Jouw doel: Ga verder met de wettekst over de vergunningen van de Kansspelcommissie hieronder en begin direct na de laatste zin ervan.

Documentgedeelte:
De Kansspelcommissie kan eveneens, voor zover zij dit nuttig acht, een bijkomend onderzoek naar de morele eerbaarheid van de natuurlijke persoon of personen of van de bestuurders, zaakvoerders of vennoten van de rechtspersoon die de exploitaiteaanvraag indiende, bevelen.
De Kansspelcommissie kan beslissen de aanvrager te horen.
De aanvrager moet, op zijn verzoek, worden gehoord door de Kansspelcommissie.
Art. 45
Om een vergunning klasse E te kunnen verkrijgen en te behouden dient de aanvrager minstens aan de volgende algemene voorwaarden te voldoen :
1º als natuurlijk persoon dient hij onderdaan te zijn van een Lid-Staat van de Europese Gemeenschap; als rechtsperoon dient hij deze hoedanigheid te hebben naar Belgisch recht of naar het recht van één der Lid-Staten van de Europese Gemeenschap;
2º als natuurlijk persoon moet hij volledig beschikken over zijn burgerlijke en politieke rechten en dient hij het bewijs te leveren van goed gedrag en zeden; als rechtspersoon moet elke bestuurder of zaakvoerder volledig beschikken over zijn burgerlijke en politieke rechten en het bewijs te leveren van goed gedrag en zeden;
3º hij moet het sluitend bewijs hebben geleverd van zijn kredietwaardigheid en financiële draagkracht en de Kansspelcommissie stipt en ten allen tijde alle inlichtingen verschaffen die haar in de mogelijkheid stellen om de transparantie van de financiële structuren van de exploitatie en het aandeelhouderschap evenals de latere wijzigingen daaromtrent te controleren;
4º als natuurlijk persoon, die op welke wijze ook, rechtstreeks of onrechtstreeks, persoonlijk of via een rechtspersoon, deelneemt aan de exploitatie of de huisvesting van een activiteit onderworpen aan een vergunning klasse E, moet hij ten allen tijde op blijvende en ondubbelzinnige wijze kunnen worden geïdentificeerd en gekend zijn bij de Commissie;
5º hij dient de Commissie in de mogelijkheid te stellen alle andere natuurlijke personen, die op welke wijze ook, rechtstreeks of onrechtstreeks, persoonlijk of via een rechtspersoon, deelnemen aan de exploitatie of de huisvesting van een activiteit onderworpen aan een vergunning klasse E, ten allen tijde, op blijvende en ondubbelzinnige wijze te identificeren en te kennen;
6º hij moet, als natuurlijke persoon en als rechtspersoon, steeds alle op hem toepasselijke wetgevingen naleven.

Rijen:
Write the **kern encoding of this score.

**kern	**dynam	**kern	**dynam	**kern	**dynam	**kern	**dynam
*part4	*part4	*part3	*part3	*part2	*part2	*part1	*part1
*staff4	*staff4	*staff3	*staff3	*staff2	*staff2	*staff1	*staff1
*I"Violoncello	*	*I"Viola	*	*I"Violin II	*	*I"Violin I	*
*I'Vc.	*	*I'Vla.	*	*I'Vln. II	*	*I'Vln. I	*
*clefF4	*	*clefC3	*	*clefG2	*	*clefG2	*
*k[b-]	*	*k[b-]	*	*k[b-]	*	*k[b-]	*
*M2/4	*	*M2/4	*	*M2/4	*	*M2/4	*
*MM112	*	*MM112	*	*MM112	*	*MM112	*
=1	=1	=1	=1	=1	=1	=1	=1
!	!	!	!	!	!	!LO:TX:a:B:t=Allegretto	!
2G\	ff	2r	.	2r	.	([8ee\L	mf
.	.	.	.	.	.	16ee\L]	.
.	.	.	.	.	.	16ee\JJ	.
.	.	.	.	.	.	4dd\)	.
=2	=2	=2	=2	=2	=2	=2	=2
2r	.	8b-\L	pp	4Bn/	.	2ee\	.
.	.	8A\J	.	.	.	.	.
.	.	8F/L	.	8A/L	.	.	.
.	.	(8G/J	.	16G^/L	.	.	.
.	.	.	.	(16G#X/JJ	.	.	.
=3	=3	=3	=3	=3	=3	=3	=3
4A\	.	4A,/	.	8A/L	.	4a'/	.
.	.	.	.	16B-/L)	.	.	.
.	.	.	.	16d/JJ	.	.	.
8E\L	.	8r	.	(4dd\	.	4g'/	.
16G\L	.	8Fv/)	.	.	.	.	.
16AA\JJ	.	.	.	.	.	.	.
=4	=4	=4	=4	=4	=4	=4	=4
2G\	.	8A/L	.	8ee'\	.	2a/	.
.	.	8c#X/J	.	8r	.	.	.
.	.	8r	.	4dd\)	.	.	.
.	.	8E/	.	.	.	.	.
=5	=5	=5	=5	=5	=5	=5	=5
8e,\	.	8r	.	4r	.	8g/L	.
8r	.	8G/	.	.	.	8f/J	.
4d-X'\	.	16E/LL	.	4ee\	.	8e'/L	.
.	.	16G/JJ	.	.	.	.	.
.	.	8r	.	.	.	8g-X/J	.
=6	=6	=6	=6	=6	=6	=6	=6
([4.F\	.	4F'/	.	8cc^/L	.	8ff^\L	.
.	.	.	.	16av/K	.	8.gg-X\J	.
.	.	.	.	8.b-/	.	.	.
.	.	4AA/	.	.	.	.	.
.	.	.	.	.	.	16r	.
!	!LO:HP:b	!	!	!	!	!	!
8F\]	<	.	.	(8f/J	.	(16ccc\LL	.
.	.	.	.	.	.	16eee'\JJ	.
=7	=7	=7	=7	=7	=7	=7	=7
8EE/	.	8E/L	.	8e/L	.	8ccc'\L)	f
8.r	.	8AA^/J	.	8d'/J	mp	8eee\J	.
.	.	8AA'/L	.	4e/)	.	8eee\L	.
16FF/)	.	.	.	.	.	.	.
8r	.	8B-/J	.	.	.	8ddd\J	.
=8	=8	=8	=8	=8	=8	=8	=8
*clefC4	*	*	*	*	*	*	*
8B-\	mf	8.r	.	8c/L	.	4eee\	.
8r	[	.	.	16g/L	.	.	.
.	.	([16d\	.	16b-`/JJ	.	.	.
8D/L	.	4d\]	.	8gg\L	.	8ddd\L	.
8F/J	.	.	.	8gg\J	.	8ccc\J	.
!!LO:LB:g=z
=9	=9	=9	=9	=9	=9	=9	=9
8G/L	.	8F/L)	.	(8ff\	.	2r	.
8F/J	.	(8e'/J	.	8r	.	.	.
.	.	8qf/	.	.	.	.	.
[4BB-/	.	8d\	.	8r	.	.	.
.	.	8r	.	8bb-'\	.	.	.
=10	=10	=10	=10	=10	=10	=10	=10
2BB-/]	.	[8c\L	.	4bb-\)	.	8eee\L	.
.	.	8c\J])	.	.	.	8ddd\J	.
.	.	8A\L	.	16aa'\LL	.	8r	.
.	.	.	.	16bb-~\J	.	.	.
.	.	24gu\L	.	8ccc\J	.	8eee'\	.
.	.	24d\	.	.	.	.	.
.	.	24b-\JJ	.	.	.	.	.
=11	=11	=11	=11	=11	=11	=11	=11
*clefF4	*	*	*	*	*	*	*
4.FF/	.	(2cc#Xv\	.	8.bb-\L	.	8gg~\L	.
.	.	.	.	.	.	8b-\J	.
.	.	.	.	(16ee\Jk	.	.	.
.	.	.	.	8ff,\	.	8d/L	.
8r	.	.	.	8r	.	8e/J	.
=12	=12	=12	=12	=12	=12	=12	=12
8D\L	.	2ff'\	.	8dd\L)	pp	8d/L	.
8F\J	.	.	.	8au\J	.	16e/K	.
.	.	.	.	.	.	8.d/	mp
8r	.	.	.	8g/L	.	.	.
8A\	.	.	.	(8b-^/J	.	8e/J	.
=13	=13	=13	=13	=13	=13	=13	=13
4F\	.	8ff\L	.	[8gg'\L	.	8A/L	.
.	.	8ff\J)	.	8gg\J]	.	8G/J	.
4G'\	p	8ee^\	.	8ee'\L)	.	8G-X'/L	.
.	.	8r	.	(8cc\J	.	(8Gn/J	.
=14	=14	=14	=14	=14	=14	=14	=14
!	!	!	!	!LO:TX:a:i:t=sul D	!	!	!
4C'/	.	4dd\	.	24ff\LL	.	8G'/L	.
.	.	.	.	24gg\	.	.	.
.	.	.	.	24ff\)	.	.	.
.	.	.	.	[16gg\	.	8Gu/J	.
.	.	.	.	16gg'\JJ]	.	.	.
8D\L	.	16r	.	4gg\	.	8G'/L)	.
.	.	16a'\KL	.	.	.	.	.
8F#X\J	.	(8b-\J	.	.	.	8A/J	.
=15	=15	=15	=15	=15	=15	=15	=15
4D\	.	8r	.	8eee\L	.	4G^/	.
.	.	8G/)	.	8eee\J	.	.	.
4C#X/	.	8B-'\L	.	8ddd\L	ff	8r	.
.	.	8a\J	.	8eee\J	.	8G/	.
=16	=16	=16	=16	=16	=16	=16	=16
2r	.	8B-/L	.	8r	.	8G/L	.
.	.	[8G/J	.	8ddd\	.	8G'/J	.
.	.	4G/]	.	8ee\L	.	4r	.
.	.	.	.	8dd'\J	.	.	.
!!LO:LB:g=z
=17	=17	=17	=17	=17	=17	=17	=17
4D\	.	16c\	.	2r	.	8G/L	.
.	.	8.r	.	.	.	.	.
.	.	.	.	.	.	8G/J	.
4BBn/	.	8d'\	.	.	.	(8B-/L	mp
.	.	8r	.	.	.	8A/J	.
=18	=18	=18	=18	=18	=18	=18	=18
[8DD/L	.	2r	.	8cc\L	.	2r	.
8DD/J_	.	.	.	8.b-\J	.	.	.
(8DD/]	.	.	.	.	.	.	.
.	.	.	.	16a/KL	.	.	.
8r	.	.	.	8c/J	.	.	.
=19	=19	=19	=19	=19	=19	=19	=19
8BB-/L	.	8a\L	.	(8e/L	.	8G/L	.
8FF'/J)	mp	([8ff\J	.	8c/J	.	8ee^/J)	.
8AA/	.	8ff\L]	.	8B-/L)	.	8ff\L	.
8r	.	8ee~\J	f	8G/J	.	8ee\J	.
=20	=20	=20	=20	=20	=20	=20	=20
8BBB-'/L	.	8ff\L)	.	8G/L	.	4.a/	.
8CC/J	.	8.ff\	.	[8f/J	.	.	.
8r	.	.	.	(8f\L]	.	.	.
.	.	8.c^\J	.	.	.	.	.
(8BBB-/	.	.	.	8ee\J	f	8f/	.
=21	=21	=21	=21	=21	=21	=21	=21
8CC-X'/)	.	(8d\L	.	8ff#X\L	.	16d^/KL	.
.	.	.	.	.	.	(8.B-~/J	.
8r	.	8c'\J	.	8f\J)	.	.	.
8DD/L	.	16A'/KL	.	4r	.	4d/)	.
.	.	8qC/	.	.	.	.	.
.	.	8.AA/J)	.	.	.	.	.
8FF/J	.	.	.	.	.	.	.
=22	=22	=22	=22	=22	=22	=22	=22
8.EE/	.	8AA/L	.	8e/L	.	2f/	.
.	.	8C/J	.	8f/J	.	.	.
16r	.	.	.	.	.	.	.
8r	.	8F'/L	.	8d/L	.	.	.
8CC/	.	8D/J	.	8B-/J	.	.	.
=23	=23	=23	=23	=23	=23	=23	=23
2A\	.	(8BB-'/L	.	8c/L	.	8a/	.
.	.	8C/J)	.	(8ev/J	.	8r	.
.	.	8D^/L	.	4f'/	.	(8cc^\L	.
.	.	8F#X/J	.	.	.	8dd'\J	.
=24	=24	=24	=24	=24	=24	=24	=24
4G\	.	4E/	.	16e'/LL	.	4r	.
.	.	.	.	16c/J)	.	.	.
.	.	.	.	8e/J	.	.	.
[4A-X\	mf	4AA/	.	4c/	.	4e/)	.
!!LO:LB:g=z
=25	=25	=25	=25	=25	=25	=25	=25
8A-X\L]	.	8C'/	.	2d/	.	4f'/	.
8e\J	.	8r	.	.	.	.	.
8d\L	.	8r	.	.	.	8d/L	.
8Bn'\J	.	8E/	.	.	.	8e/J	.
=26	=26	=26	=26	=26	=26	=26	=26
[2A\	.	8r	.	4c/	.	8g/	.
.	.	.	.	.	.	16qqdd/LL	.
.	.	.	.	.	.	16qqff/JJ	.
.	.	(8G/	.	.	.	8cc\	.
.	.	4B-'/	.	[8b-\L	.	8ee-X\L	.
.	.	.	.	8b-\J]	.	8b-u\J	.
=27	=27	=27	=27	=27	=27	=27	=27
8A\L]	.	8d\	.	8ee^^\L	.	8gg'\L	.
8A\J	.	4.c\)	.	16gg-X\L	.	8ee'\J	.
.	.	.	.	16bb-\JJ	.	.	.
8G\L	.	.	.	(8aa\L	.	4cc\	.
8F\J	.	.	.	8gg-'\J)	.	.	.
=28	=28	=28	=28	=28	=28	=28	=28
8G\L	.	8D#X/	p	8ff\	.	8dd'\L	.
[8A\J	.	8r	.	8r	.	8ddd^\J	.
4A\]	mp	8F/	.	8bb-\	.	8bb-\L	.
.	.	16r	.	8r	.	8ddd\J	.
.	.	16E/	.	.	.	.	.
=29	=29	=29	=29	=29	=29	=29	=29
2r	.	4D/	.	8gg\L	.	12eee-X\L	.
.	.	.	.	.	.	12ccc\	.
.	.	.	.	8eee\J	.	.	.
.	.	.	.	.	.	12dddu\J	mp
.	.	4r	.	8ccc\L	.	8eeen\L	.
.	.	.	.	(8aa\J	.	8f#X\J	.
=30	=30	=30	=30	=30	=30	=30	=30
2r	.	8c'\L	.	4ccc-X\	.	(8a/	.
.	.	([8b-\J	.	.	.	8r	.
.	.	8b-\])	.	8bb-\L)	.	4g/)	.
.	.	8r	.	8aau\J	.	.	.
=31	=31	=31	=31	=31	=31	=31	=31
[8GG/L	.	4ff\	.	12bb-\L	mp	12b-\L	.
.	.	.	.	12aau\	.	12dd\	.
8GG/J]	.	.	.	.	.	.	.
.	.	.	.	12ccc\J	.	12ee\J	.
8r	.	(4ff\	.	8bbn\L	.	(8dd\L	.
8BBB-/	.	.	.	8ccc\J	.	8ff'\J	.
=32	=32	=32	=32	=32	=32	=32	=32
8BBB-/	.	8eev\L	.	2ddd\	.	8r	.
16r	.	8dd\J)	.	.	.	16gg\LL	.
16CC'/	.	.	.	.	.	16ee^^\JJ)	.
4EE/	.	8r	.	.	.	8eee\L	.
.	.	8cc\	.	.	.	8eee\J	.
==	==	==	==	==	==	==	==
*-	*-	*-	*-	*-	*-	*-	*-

Je antwoord:
Art. 46
Elk model van materiaal of van toestel dat men wil gebruiken in een kansspelinrichting van klasse A, B of C, ingevoerd of vervaardigd binnen de grenzen en de voorwaarden van een vergunning klasse E, moet, voor de tekoopstelling of de exploitatie ervan op Belgisch grondgebied, op eensluidend advies van de Dienst Metrologie van het ministerie van Economische Zaken, door de Kansspelcommissie worden goedgekeurd, waarna ten bewijze daarvan een vergunning wordt uitgereikt.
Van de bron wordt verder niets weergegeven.